Ten years ago, a series of bushfires across the state of Victoria known as the Black Saturday bushfires cost at least $4bn AUS ($2.8) in damage, according to an estimate by the royal commission charged with the investigation.

“It would be a mistake to treat Black Saturday as a ‘one-off’ event,” the 2010 report noted. “With populations at the rural–urban interface growing and the impact of climate change, the risks associated with bushfire are likely to increase.”
On Monday, the Insurance Council of Australia said it has handled more than 6,000 insurance claims from the states worst-affected by the bushfire crisis, New South Wales, Queensland, South Australia and Victoria. Insurance losses have so far been estimated at $431 million AUS ($297m).

The bushfire smoke that descended on Sydney cost the city between $12m AUS ($8.3m) and $50m AUS ($34.5m) a day, according to Terry Rawnsley, a regional economics expert at the consultancy SGS Economics and Planning.

For Richie Merzian, climate and energy programme director at the Australia Institute think-tank, the recovery fund announced by Morrison will fall short if it isn’t accompanied by further climate policies.

“The $2bn AUS fund is another ad hoc measure without a clear long term strategy to address climate change. Nor is it anywhere close to enough,” he told Climate Home News.

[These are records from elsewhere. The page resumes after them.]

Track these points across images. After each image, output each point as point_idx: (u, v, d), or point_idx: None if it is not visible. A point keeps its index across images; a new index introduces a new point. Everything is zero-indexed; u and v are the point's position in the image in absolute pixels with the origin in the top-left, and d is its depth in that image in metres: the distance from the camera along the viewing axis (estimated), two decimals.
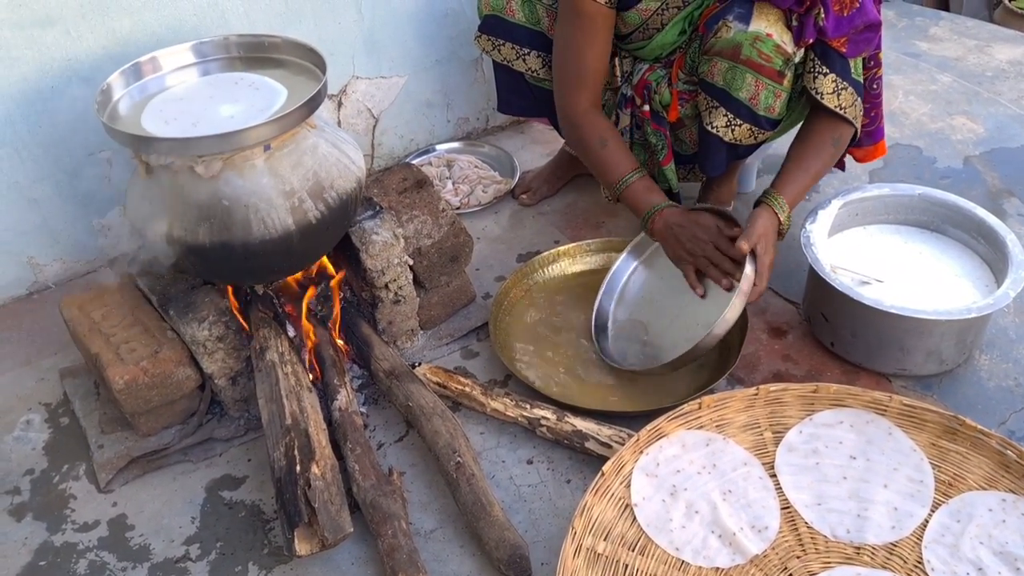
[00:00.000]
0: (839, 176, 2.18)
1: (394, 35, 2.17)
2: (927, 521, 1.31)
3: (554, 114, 1.88)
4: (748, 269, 1.53)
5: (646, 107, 1.78)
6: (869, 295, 1.57)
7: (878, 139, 1.82)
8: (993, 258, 1.68)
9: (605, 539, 1.30)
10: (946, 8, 3.37)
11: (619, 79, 1.84)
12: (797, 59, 1.58)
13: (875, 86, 1.72)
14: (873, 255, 1.74)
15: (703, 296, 1.64)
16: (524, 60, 1.89)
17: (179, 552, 1.44)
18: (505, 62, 1.91)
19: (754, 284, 1.54)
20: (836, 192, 1.81)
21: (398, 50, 2.20)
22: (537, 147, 2.43)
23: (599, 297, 1.78)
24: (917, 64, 2.76)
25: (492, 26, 1.88)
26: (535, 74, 1.91)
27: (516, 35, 1.86)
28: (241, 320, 1.58)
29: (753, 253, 1.55)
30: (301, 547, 1.30)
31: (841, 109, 1.61)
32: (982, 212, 1.72)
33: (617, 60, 1.83)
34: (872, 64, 1.68)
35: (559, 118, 1.81)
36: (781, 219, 1.60)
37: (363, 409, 1.64)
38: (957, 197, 1.76)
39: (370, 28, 2.12)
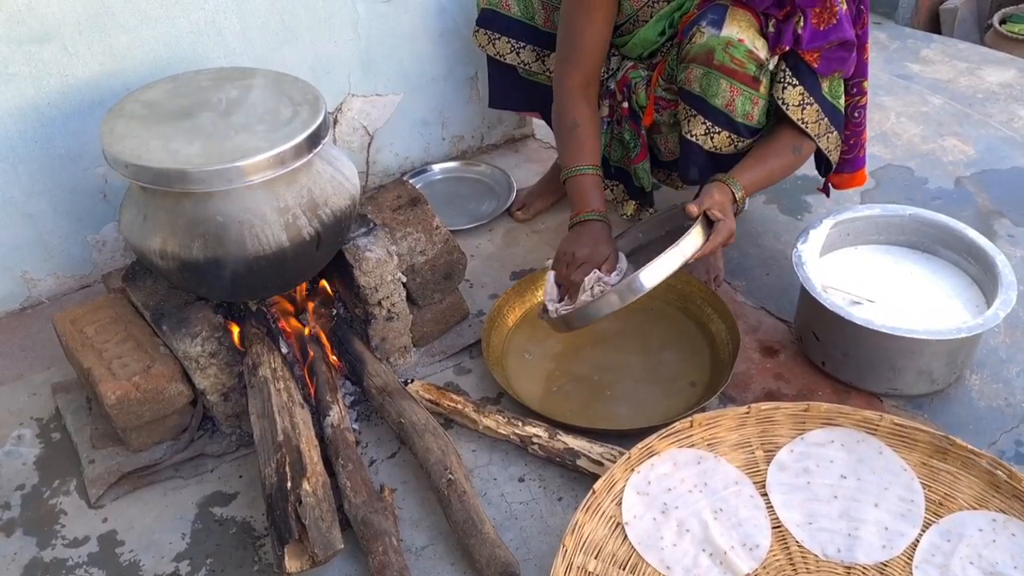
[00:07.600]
0: (831, 196, 2.19)
1: (390, 54, 2.19)
2: (918, 541, 1.32)
3: (545, 108, 1.91)
4: (693, 232, 1.48)
5: (625, 104, 1.84)
6: (860, 315, 1.58)
7: (858, 167, 1.84)
8: (983, 279, 1.69)
9: (596, 557, 1.30)
10: (938, 31, 3.40)
11: (605, 72, 1.89)
12: (771, 66, 1.59)
13: (857, 114, 1.74)
14: (864, 275, 1.75)
15: (543, 312, 1.63)
16: (518, 54, 1.95)
17: (169, 568, 1.43)
18: (499, 56, 1.97)
19: (714, 246, 1.51)
20: (827, 212, 1.82)
21: (394, 68, 2.21)
22: (532, 165, 2.44)
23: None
24: (909, 86, 2.78)
25: (489, 20, 1.94)
26: (527, 68, 1.97)
27: (511, 29, 1.93)
28: (234, 336, 1.58)
29: (707, 220, 1.52)
30: (291, 564, 1.30)
31: (804, 124, 1.62)
32: (972, 233, 1.73)
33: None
34: (855, 92, 1.70)
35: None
36: (736, 193, 1.59)
37: (355, 426, 1.64)
38: (948, 218, 1.77)
39: (366, 47, 2.13)
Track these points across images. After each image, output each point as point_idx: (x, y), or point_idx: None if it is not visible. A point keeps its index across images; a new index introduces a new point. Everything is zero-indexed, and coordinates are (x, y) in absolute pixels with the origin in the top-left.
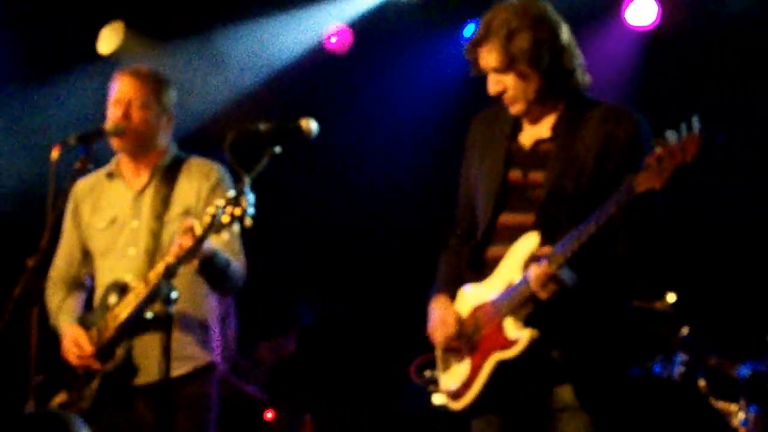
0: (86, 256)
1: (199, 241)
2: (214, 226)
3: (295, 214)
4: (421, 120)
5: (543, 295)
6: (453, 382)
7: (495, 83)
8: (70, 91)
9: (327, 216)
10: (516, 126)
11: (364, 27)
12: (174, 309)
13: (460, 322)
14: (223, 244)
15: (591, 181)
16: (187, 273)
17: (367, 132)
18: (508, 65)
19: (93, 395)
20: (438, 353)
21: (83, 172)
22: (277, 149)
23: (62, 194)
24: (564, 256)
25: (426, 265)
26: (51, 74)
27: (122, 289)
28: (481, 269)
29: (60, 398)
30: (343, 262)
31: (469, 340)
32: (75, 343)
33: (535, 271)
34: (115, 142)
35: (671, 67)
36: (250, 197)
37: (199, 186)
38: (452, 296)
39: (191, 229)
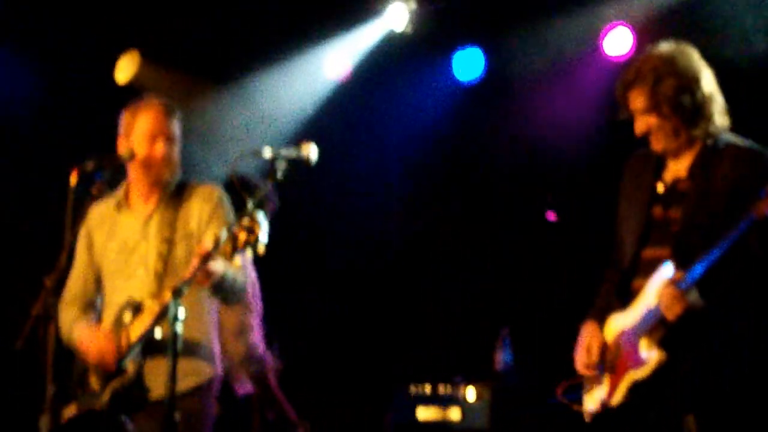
0: (98, 279)
1: (213, 267)
2: (230, 252)
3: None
4: (413, 143)
5: (670, 315)
6: (594, 403)
7: (641, 123)
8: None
9: (321, 234)
10: (659, 166)
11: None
12: (180, 327)
13: (605, 347)
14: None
15: (724, 216)
16: (190, 292)
17: (363, 155)
18: (653, 107)
19: (103, 409)
20: (584, 375)
21: (99, 197)
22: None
23: (79, 217)
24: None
25: (416, 280)
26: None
27: (136, 308)
28: (626, 299)
29: (70, 410)
30: (335, 277)
31: (611, 363)
32: (92, 339)
33: (664, 293)
34: (134, 171)
35: None
36: (264, 225)
37: (201, 208)
38: (602, 322)
39: (207, 255)
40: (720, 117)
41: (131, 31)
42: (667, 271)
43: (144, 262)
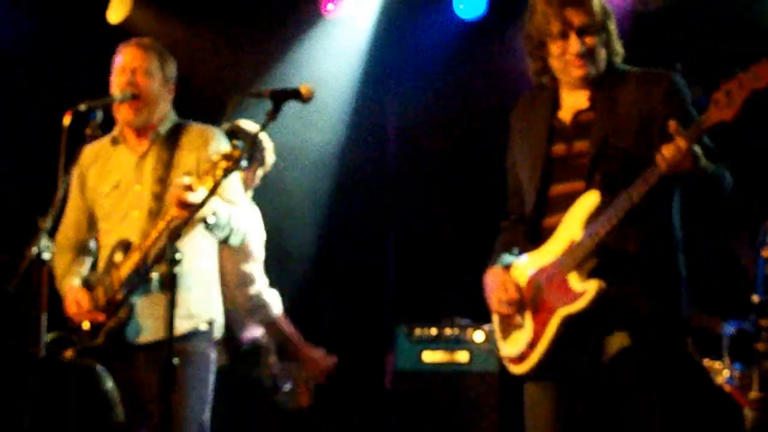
0: (92, 221)
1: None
2: (213, 180)
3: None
4: (414, 81)
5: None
6: (515, 347)
7: (576, 43)
8: None
9: (321, 172)
10: (553, 103)
11: None
12: (178, 270)
13: (519, 289)
14: (222, 197)
15: (636, 140)
16: (188, 234)
17: (363, 95)
18: (595, 28)
19: (97, 351)
20: (496, 320)
21: (93, 137)
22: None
23: (72, 158)
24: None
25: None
26: None
27: (126, 247)
28: (537, 240)
29: (68, 354)
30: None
31: (531, 303)
32: (75, 301)
33: (668, 147)
34: (121, 110)
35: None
36: (241, 145)
37: (199, 151)
38: (506, 268)
39: (188, 186)
40: (621, 49)
41: None
42: (590, 199)
43: (138, 204)
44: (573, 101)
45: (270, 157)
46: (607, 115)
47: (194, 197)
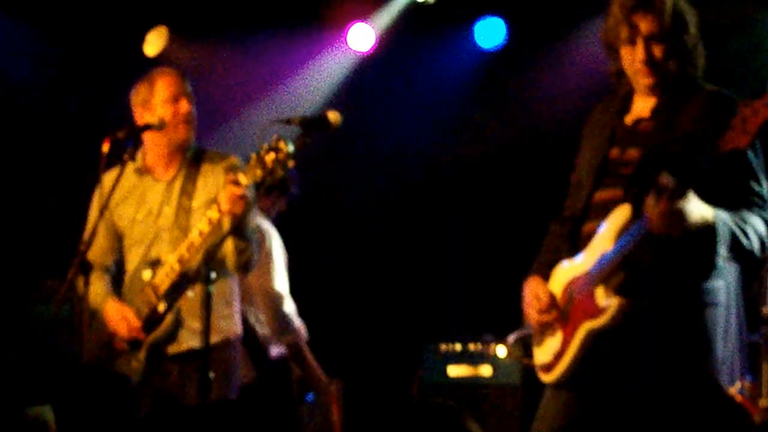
0: (117, 245)
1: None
2: (261, 174)
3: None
4: (434, 114)
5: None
6: (545, 355)
7: (642, 50)
8: None
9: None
10: (624, 107)
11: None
12: (211, 288)
13: (553, 297)
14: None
15: (683, 159)
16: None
17: (387, 125)
18: (664, 35)
19: (142, 365)
20: (533, 328)
21: (125, 164)
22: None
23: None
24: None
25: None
26: None
27: (153, 263)
28: (577, 245)
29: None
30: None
31: (563, 313)
32: (122, 317)
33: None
34: (157, 138)
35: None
36: (290, 145)
37: (222, 176)
38: (546, 276)
39: (236, 181)
40: (702, 61)
41: (160, 5)
42: (622, 213)
43: (167, 225)
44: (640, 107)
45: (293, 188)
46: (664, 128)
47: (248, 192)
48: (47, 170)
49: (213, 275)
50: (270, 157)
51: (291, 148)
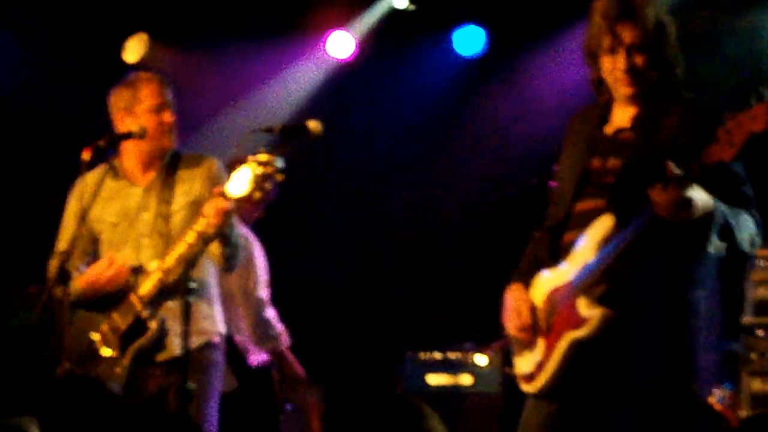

The Australia Institute has called on the creation of a National Climate Disaster Fund, which would be financed by a $1 AUS levy for every tonne of CO2 resulting from the production of coal, gas and oil in the country.
The levy could raise around $1.5bn AUS ($1bn) a year, according to the think-tank.

A 2017 analysis by Deloitte Access Economics found natural disasters cost Australia $9bn per year on average. The report found the cost could reach $27bn per year by 2050.

“A modest levy on fossil fuel producers would help to shift the economic burden of these disasters from regular Australians to the coal and gas companies that are fuelling the climate crisis,” said Australia Institute’s deputy director Ebony Bennett.

The costs of wildfires is difficult to estimate due to the indirect costs such as the destruction of wildlife and the environment, damage to public health and harm to tourism.

Swiss Re, one of the world’s largest insurance companies, found direct economic losses only represent a fraction of the true economic impact, which can span years.

Across the world, the economic cost of wildfire has increased in recent decades. In 2017, direct economic losses from wildfires amounted to $21bn worldwide – up from $6bn in 2016, according to Swiss Re.